Achten Sie auf die Flagge iflag=direct fĂŒr DD. Wir verwenden direkte E/A unter Umgehung des Puffercaches, um einen unnötigen Austausch von E/A-Puffer beim Lesen zu vermeiden. Jedoch, oflag=direct Wir tun dies nicht, da wir bei der Verwendung von ZFS auf Leistungsprobleme gestoĂen sind.
Wir nutzen dieses Schema seit mehreren Jahren erfolgreich und ohne Probleme.
Und dann fing es an... Wir haben festgestellt, dass einer der Knoten nicht mehr gesichert war und der vorherige mit einem monströsen IOWAIT von 50 % lief. Beim Versuch zu verstehen, warum das Kopieren nicht erfolgt, sind wir auf das folgende PhĂ€nomen gestoĂen:
Volume group "images" not foundWir dachten darĂŒber nach: âDas Ende des Intel P4500 ist gekommenâ, doch bevor der Server ausgeschaltet wurde, um das Laufwerk auszutauschen, musste noch ein Backup durchgefĂŒhrt werden. Wir haben LVM2 behoben, indem wir Metadaten aus einem LVM2-Backup wiederhergestellt haben:
vgcfgrestore imagesWir haben ein Backup gestartet und dieses ĂlgemĂ€lde gesehen:

Wieder waren wir sehr traurig â es war klar, dass wir so nicht leben könnten, da alle VPS leiden wĂŒrden, was bedeutet, dass auch wir leiden wĂŒrden. Was passiert ist, ist völlig unklar - iostat zeigte erbĂ€rmliche IOPS und den höchsten IOWAIT. Es gab keine anderen Ideen als âLasst uns NVMe ersetzenâ, aber die Erkenntnis kam gerade noch rechtzeitig.

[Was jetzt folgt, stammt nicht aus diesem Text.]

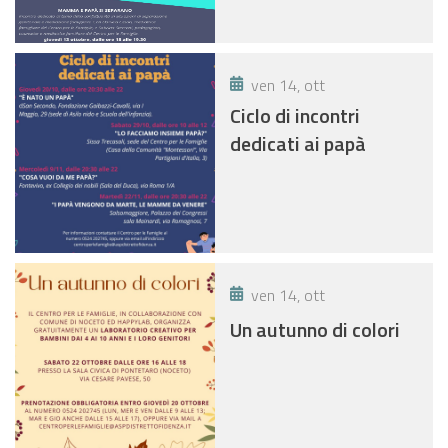
ven 14, ott
Ciclo di incontri
dedicati ai papà
ven 14, ott
Un autunno di colori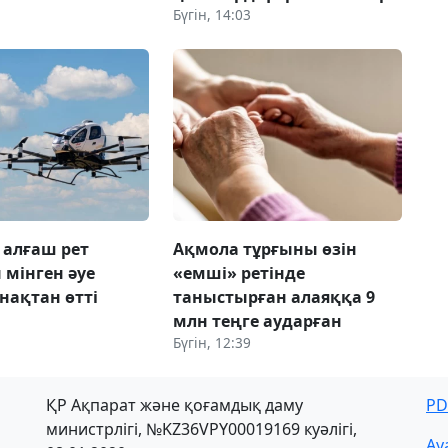
Бүгін, 14:03
 алғаш рет
Ақмола тұрғыны өзін
мінген әуе
«емші» ретінде
нақтан өтті
таныстырған алаяққа 9
млн теңге аударған
Бүгін, 12:39
ҚР Ақпарат және қоғамдық даму
PD
министрлігі, №KZ36VPY00019169 куәлігі,
Ау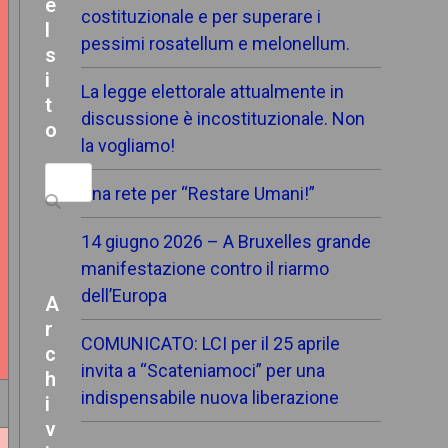
e
costituzionale e per superare i
l
pessimi rosatellum e melonellum.
s
i
La legge elettorale attualmente in
t
discussione è incostituzionale. Non
o
la vogliamo!
Search
Una rete per “Restare Umani!”
14 giugno 2026 – A Bruxelles grande
manifestazione contro il riarmo
dell’Europa
A
r
COMUNICATO: LCI per il 25 aprile
c
invita a “Scateniamoci” per una
h
indispensabile nuova liberazione
i
v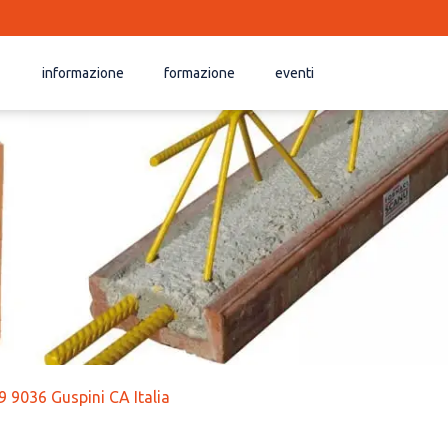
informazione
formazione
eventi
9 9036 Guspini CA Italia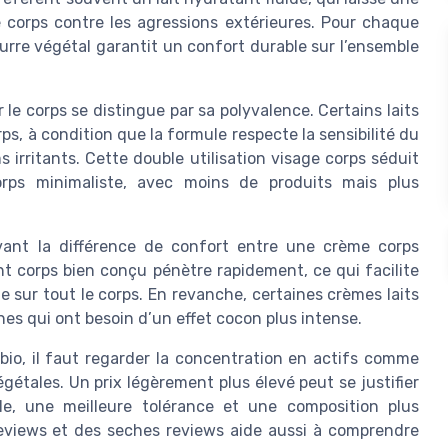
 corps contre les agressions extérieures. Pour chaque
eurre végétal garantit un confort durable sur l’ensemble
r le corps se distingue par sa polyvalence. Certains laits
rps, à condition que la formule respecte la sensibilité du
 irritants. Cette double utilisation visage corps séduit
rps minimaliste, avec moins de produits mais plus
vant la différence de confort entre une crème corps
ant corps bien conçu pénètre rapidement, ce qui facilite
e sur tout le corps. En revanche, certaines crèmes laits
hes qui ont besoin d’un effet cocon plus intense.
s bio, il faut regarder la concentration en actifs comme
végétales. Un prix légèrement plus élevé peut se justifier
ble, une meilleure tolérance et une composition plus
reviews et des seches reviews aide aussi à comprendre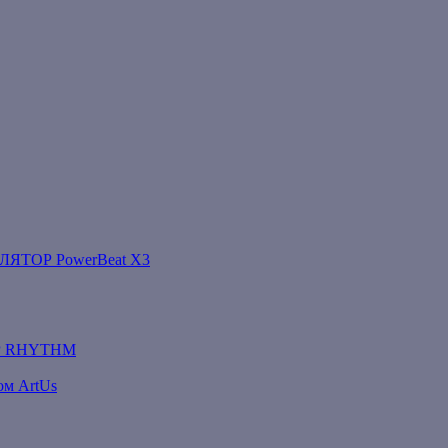
ТОР PowerBeat X3
Р RHYTHM
ом ArtUs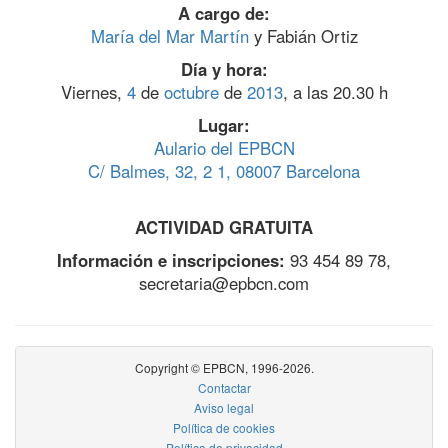
A cargo de:
María del Mar Martín
y Fabián Ortiz
Día y hora:
Viernes,
4
de
octubre
de
2013
, a las 20.30 h
Lugar:
Aulario del EPBCN
C/ Balmes, 32, 2 1, 08007 Barcelona
ACTIVIDAD GRATUITA
Información e inscripciones:
93 454 89 78,
secretaria@epbcn.com
Copyright © EPBCN, 1996-2026.
Contactar
Aviso legal
Política de cookies
Política de privacidad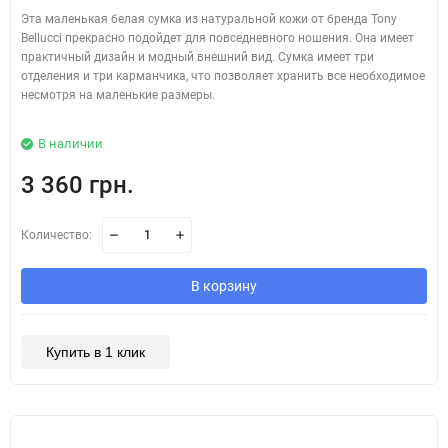
Эта маленькая белая сумка из натуральной кожи от бренда Tony
Bellucci прекрасно подойдет для повседневного ношения. Она имеет
практичный дизайн и модный внешний вид. Сумка имеет три
отделения и три карманчика, что позволяет хранить все необходимое
несмотря на маленькие размеры.
В наличии
3 360 грн.
Количество:
В корзину
Купить в 1 клик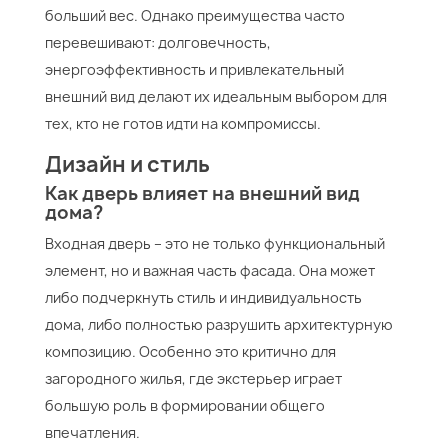
больший вес. Однако преимущества часто
перевешивают: долговечность,
энергоэффективность и привлекательный
внешний вид делают их идеальным выбором для
тех, кто не готов идти на компромиссы.
Дизайн и стиль
Как дверь влияет на внешний вид
дома?
Входная дверь – это не только функциональный
элемент, но и важная часть фасада. Она может
либо подчеркнуть стиль и индивидуальность
дома, либо полностью разрушить архитектурную
композицию. Особенно это критично для
загородного жилья, где экстерьер играет
большую роль в формировании общего
впечатления.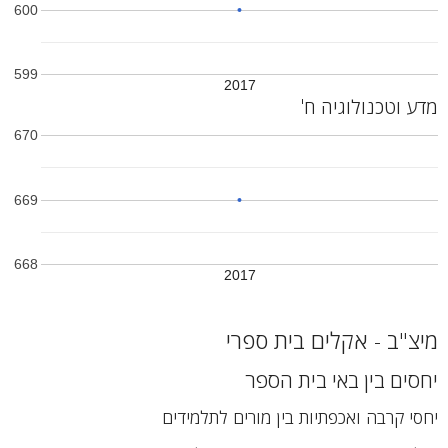
600
599
2017
מדע וטכנולוגיה ח'
670
669
668
2017
מיצ"ב - אקלים בית ספרי
יחסים בין באי בית הספר
יחסי קרבה ואכפתיות בין מורים לתלמידים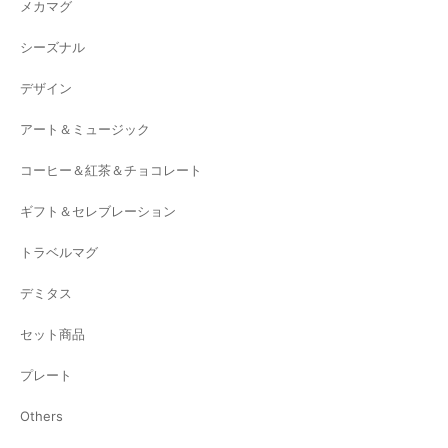
メカマグ
シーズナル
デザイン
アート＆ミュージック
コーヒー＆紅茶＆チョコレート
ギフト＆セレブレーション
トラベルマグ
デミタス
セット商品
プレート
Others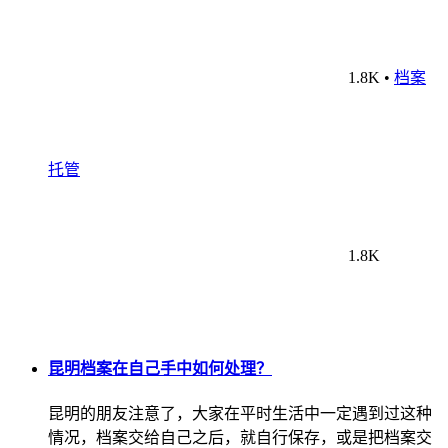
1.8K
•
档案
托管
1.8K
昆明档案在自己手中如何处理？
昆明的朋友注意了，大家在平时生活中一定遇到过这种
情况，档案交给自己之后，就自行保存，或是把档案交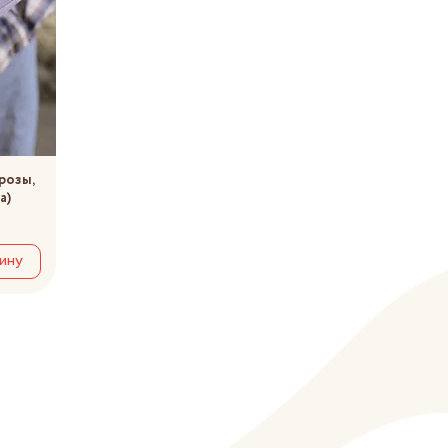
розы,
а)
ину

Analyse der Situation Schritt fĂŒr Schritt
Historisches Magazin. Einige Tage zuvor war es notwendig, auf diesem Server einen groĂen VPS mit 128 GB RAM zu erstellen. Es schien genĂŒgend Speicher vorhanden zu sein, aber um auf der sicheren Seite zu sein, haben wir der Swap-Partition weitere 32 GB zugewiesen. Der VPS wurde erstellt, hat seine Aufgabe erfolgreich abgeschlossen und der Vorfall wurde vergessen, aber die SWAP-Partition blieb bestehen.
Konfigurationsfunktionen. FĂŒr alle Cloud-Server der Parameter vm.swappiness wurde auf Standard gesetzt 60. Und SWAP wurde auf SAS HDD RAID1 erstellt.
Was ist passiert (laut Redaktion). Beim Sichern DD erzeugte viele Schreibdaten, die vor dem Schreiben in NFS in RAM-Puffer abgelegt wurden. Systemkern, richtliniengesteuert swappiness, verschob viele Seiten des VPS-Speichers in den Swap-Bereich, der sich auf einem langsamen HDD-RAID1-Volume befand. Dies fĂŒhrte dazu, dass IOWAIT sehr stark wuchs, allerdings nicht aufgrund von IO NVMe, sondern aufgrund von IO HDD RAID1.
Wie das Problem gelöst wurde. Die 32-GB-Swap-Partition wurde deaktiviert. Dies hat 16 Stunden gedauert; Sie können separat nachlesen, wie und warum sich SWAP so langsam abschaltet. Einstellungen wurden geĂ€ndert swappiness auf einen Wert gleich 5 ĂŒberall in der Wolke.
Wie konnte das nicht passieren?. Erstens, wenn SWAP auf einem SSD-RAID- oder NVMe-GerĂ€t wĂ€re, und zweitens, wenn es kein NVMe-GerĂ€t gĂ€be, sondern ein langsameres GerĂ€t, das kein solches Datenvolumen erzeugen wĂŒrde â ironischerweise trat das Problem auf, weil dieses NVMe zu schnell ist.
Danach begann alles wie zuvor zu funktionieren â ohne IOWAIT.